• [Exercise details] How many lines in the listing below contain the string "upper"? Reply with the number only.

• [Task input]
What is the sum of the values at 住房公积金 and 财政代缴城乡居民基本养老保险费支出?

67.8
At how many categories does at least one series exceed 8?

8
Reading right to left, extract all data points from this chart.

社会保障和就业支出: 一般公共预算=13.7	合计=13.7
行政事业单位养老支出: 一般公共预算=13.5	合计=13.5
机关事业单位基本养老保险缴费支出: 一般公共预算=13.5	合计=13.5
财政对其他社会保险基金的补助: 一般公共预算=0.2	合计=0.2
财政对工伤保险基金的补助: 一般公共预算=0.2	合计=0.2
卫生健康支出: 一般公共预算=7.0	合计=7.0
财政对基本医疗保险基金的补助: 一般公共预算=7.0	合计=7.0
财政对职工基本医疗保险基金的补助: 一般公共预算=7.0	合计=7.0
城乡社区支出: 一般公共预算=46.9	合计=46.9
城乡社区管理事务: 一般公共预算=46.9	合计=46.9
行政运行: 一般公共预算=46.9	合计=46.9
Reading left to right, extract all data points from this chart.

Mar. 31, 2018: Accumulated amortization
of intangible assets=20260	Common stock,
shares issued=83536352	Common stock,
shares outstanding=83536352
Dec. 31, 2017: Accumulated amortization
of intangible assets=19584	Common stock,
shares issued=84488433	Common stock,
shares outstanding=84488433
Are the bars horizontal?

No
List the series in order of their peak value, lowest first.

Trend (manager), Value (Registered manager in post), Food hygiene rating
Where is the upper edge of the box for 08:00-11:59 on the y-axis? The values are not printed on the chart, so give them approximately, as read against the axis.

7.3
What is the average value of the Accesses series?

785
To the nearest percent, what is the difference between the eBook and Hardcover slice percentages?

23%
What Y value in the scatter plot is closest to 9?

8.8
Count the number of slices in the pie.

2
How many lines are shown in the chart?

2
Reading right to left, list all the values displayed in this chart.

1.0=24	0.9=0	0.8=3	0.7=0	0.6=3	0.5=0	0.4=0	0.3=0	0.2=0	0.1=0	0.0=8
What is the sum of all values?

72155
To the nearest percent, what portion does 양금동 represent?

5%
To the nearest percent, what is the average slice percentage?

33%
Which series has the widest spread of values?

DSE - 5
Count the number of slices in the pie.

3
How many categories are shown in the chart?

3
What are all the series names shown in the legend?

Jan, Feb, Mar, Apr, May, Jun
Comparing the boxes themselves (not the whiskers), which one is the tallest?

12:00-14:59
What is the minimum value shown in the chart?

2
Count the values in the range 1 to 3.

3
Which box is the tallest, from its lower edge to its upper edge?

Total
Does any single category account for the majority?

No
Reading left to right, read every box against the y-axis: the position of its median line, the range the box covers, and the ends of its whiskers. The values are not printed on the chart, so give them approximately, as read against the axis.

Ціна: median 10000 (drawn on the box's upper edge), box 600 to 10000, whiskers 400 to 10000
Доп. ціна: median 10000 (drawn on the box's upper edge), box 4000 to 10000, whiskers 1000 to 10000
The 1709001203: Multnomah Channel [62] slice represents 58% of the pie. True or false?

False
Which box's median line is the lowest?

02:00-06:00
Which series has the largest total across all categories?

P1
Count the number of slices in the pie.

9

• [Solution for this task] 4